As Skye whines, Ward treats her to our moral message of the week: everyone has a defining moment in which you decide to stay or you run. Most of us know this as the natural "fight or flight" response, but it sounds more superhero if we call it a "defining moment." Skye tries to pry into Ward's background and figure out his defining moment but they are interrupted by Hall's disappearance. This is when we get a lot of science mumbo-jumbo. Ready? Hall is an expert on something called Graviton, which is a theoretical material which, if put into a theoretical machine, can change the rules of gravity and make everything topsy-turvy. Hall has been kidnapped by Ian Quinn, billionaire philanthropist advocate who continually steals Hall's work. He has brought Hall to his villa in Malta, outside of international law, to force him to power his machine in order to bring down the USA, EU, and SHIELD because they are hindering technological progress. With the help of an insider at SHIELD (dun-dun-duuuuun) Quinn was able to kidnap Hall.

So what is SHIELD to do? They can't go after Hall because of extradition laws and their hands must be clean. Cue Skye. She has no association with SHIELD because she is just a consultant and not an official agent. After some fancy hackery, Skye finds herself invited to Quinn's villa where her mission is to get Ward and Coulson in. Naturally, this does not go as planned and Quinn figures her out and Skye proceeds to dance and lie and sell out SHIELD--on the surface. Quinn has a rather enticing offer for Skye--come join my freedom fighting team and put your skills to use. For awhile it seems like Skye may actually be considering this offer, but just prior to this Skye and Ward had a little heart to heart where Ward reveals his own defining moment. Ward was the middle child and his older brother was a bully who would beat Ward and his younger brother for simple things, like eating his cake. So it should come as no surprise that when Skye is found out and Quinn questions why someone of Rising Tide would betray her principles for SHIELD, Skye defends SHIELD, that it is the brother who protects the little guy because of cake. Skye and Ward are so obviously the romance of this story, it's not even subtle.

Meanwhile, Ward and Coulson have landed on the beach, ready to invade the villa and take back Hall. But Hall doesn't want to go. He has a mission and he wants to complete it. Turns out, Hall was the insider mole who sold himself out to Quinn. Coulson, being Coulson, tries his hardest to convince Hall to come with him and be part of the good guys, but in the end he is forced to sacrifice Hall (make the hard decision) for the greater good. Hall falls into the graviton machine and is sucked into the metallic void. The episode ends with reflections of these defining moments. Melinda May, who again was relegated to doing next to nothing, finally steps up and says that she wants to be more active, she wants to be "in." She's tired of running and has decided to stay. Thank goodness; I was getting really tired of her just flying the plane. And then there is Skye who was given an out this week and did not take it. She reciprocates Ward opening up to her with her own tragic story: foster child, unloved, unwanted, so she runs. But this time, "I made my choice. I want this.
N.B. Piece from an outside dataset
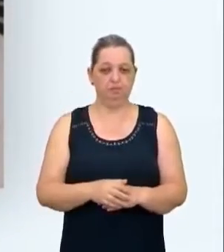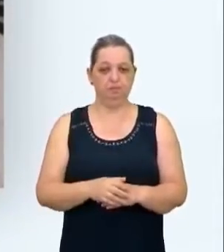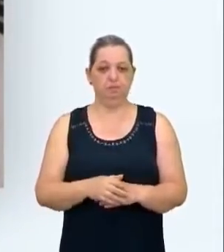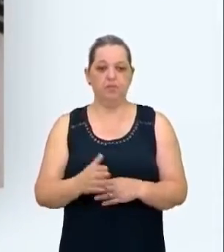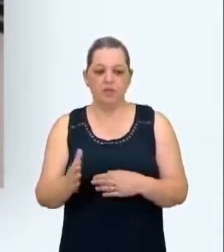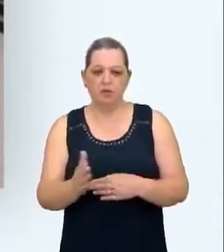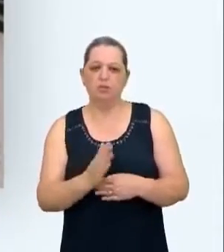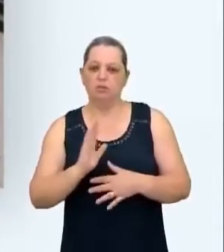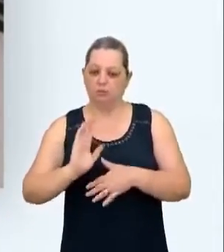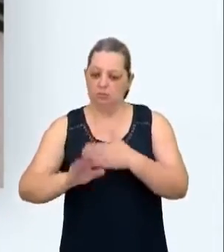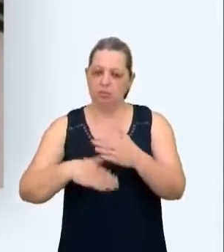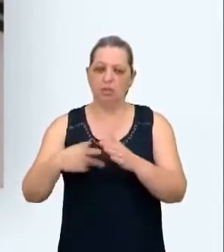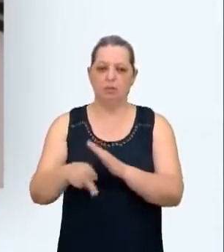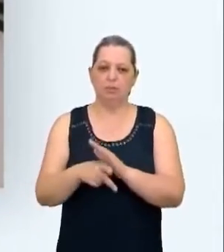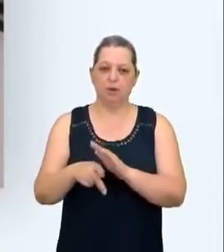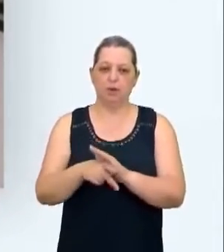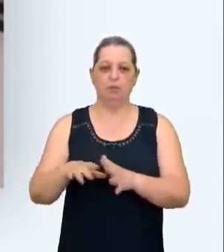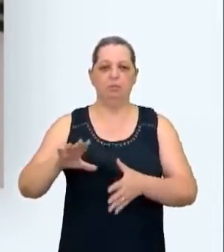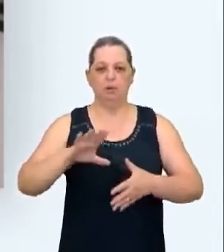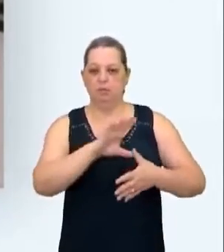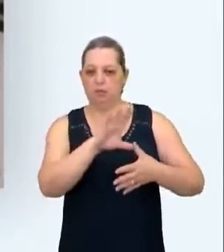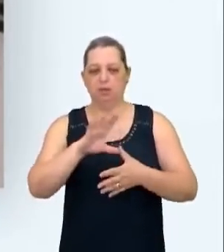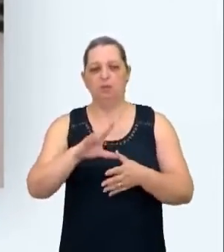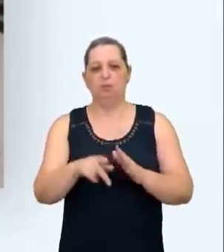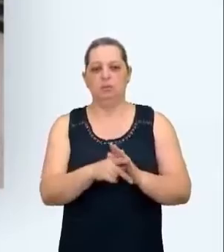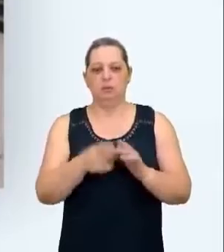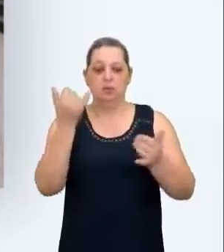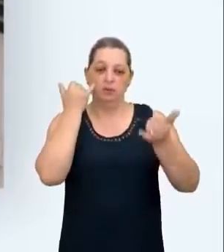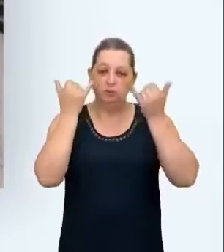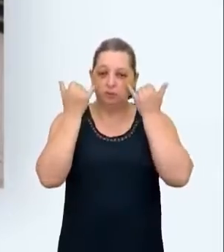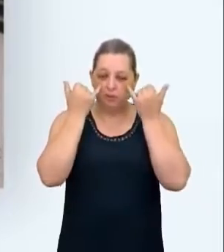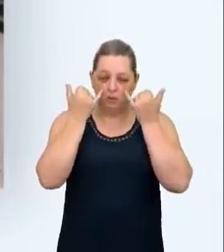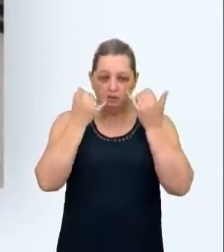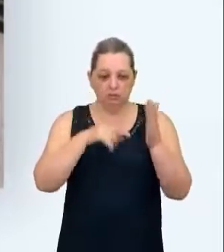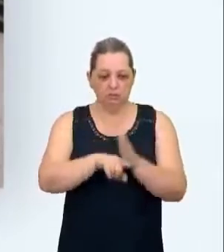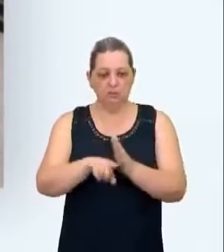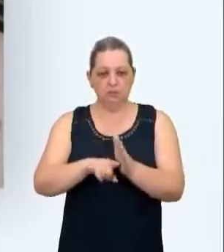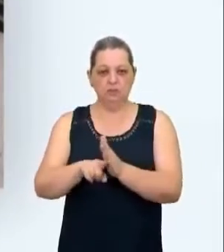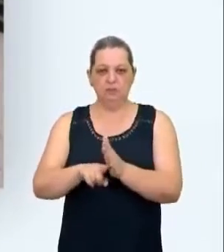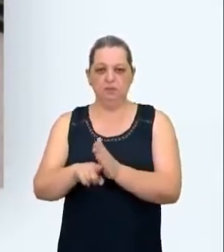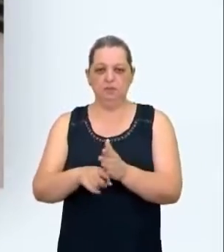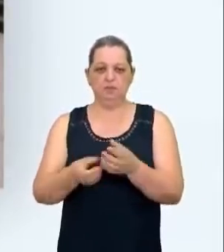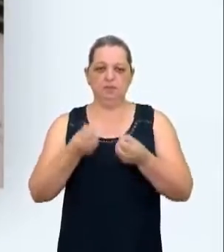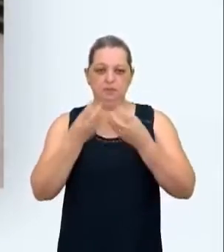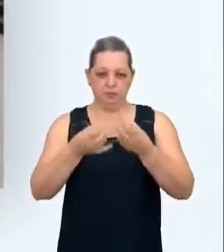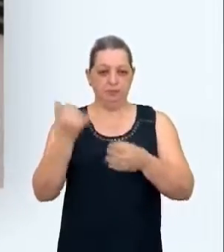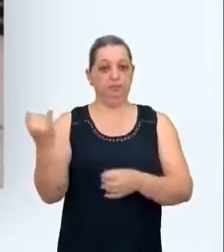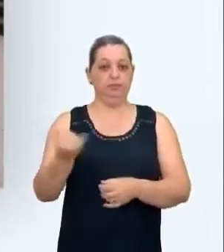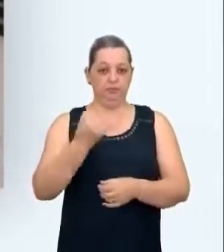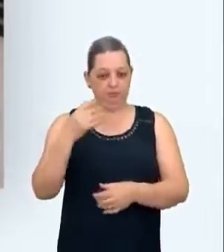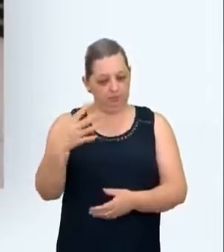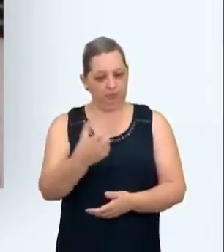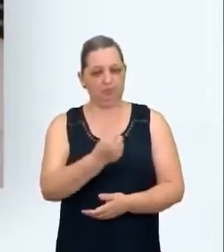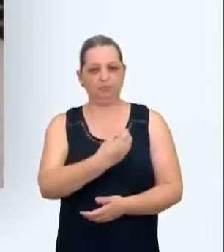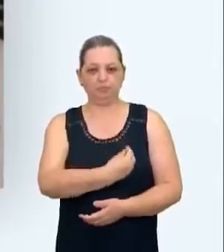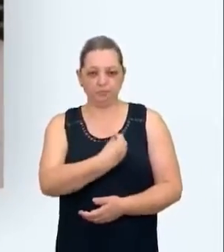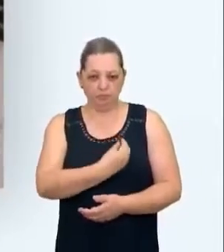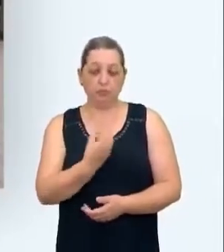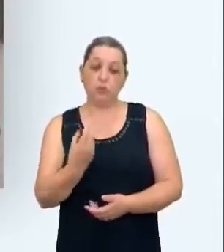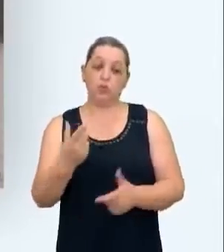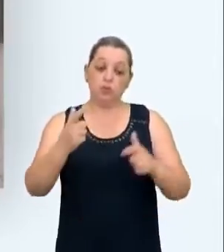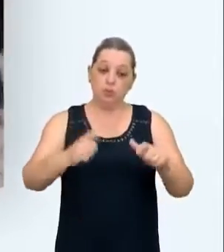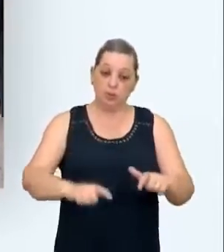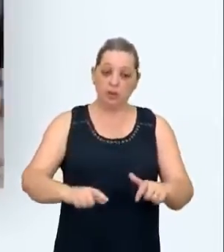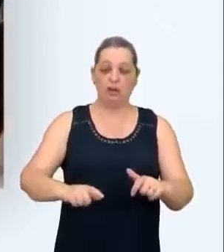ajudam a construir mapas informativos com dados importantíssimos a ponto de salvar vidas em locais de conflito ou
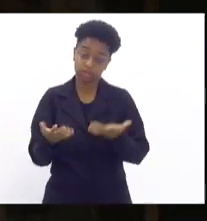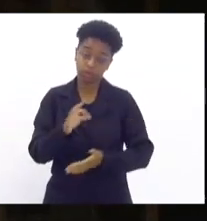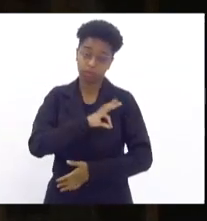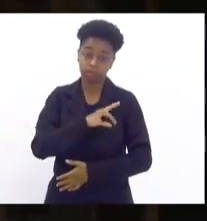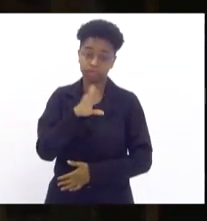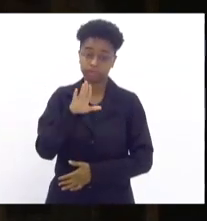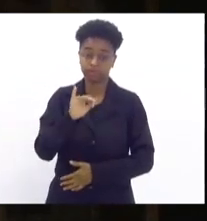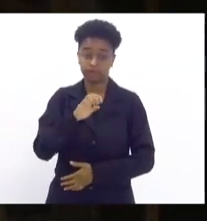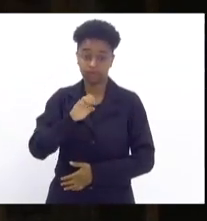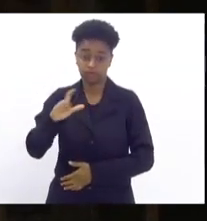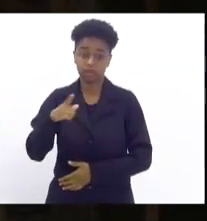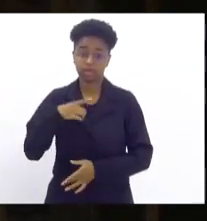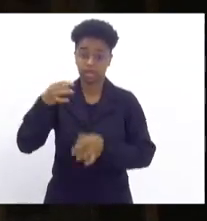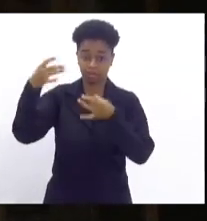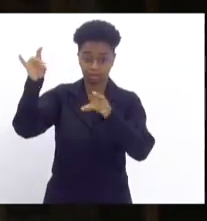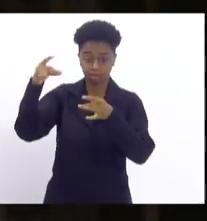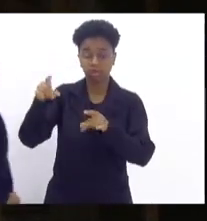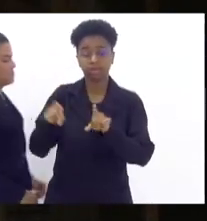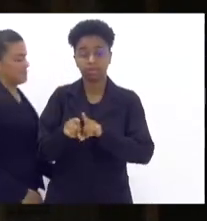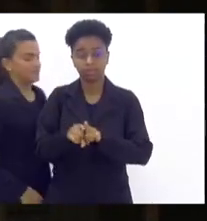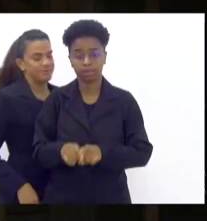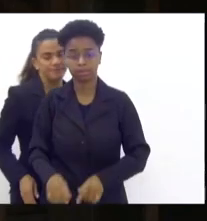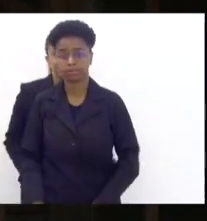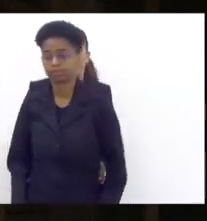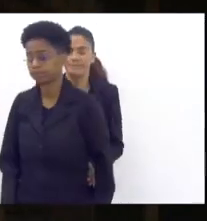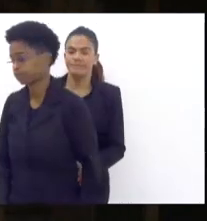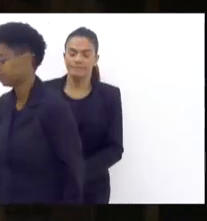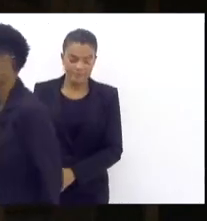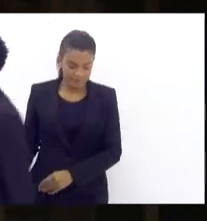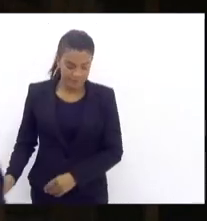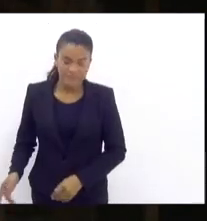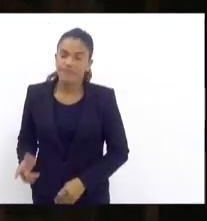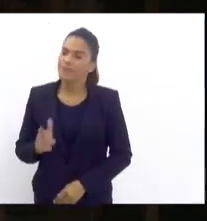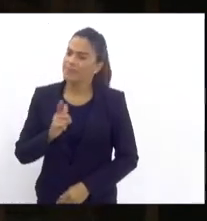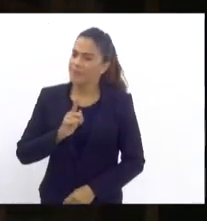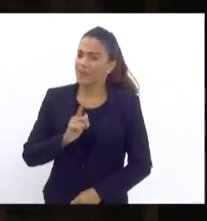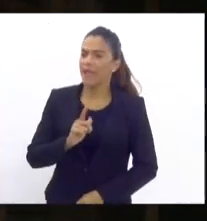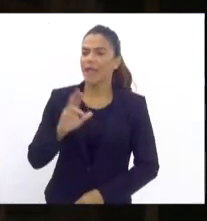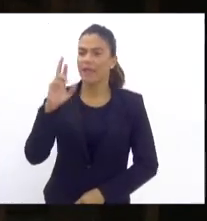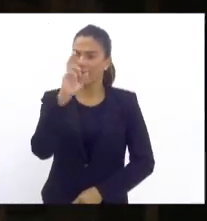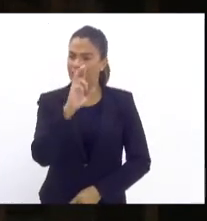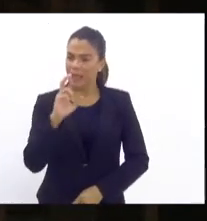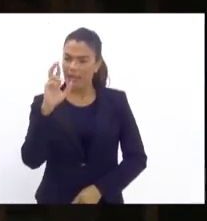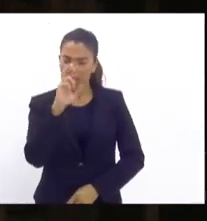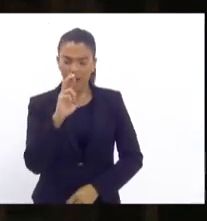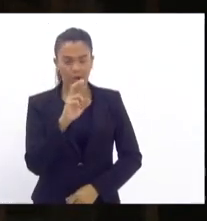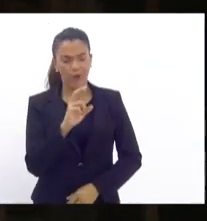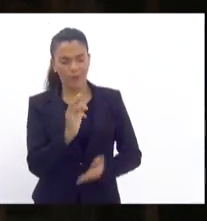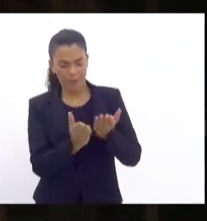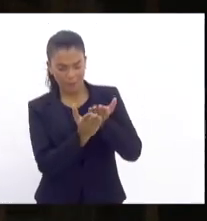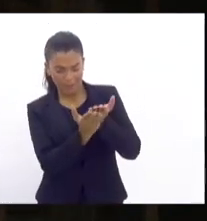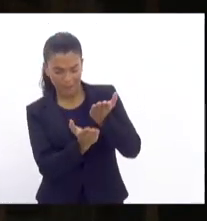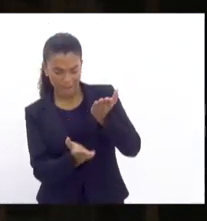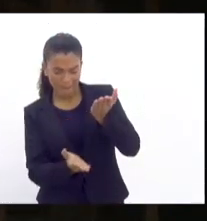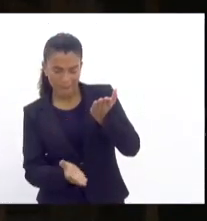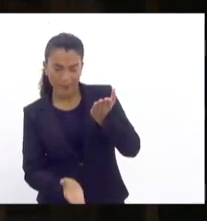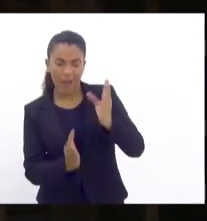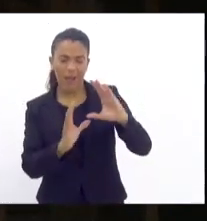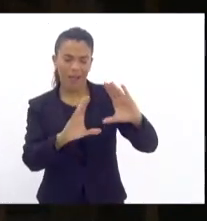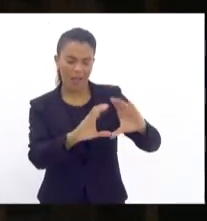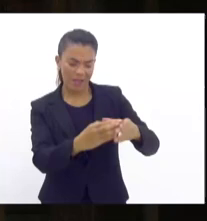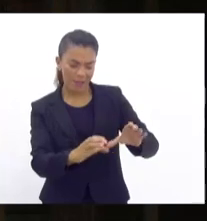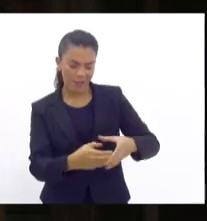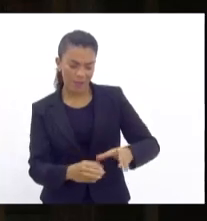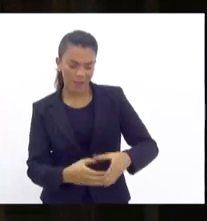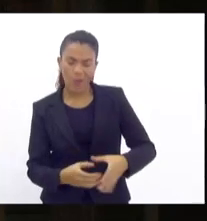tem inquéritos, as delegacias possuem inquéritos, cada um sobre uma área, uma facção criminosa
Bad." She's here to stay for SHIELD! (Until they do something questionable that offends her principles and she goes back to Rising Tide, breaking Ward's heart. It's TV people. It's how it works).

Oh and Hall is alive inside the graviton.

Miscellaneous Notes on The Asset 

--This episode was much better than last week, despite my rather sarcastic review.

--Coulson is the man. Can we please talk about how he shows up in Malta wearing an expensive suit while Ward in head to toe in his black ops gear, but somehow Coulson looks more epic.

--Great visual effects this week. This really is a high budget show.

--I think one thing that would really help SHIELD right now would be a beginning to flesh out a bad guy. You need to have a Big Bad, and while we have the Centipede people, we need more than just an organization. We need an actual human to root against--we live in a world of Loki's and Red Face's. I hope we see this by episode 5.(afterthought: someone getting caught in a theoretical substance of Graviton is the perfect set up for a villain arc)

--What are we calling Skye and Ward? Sward? Waye? (The shipping name is almost more important than the actual ship).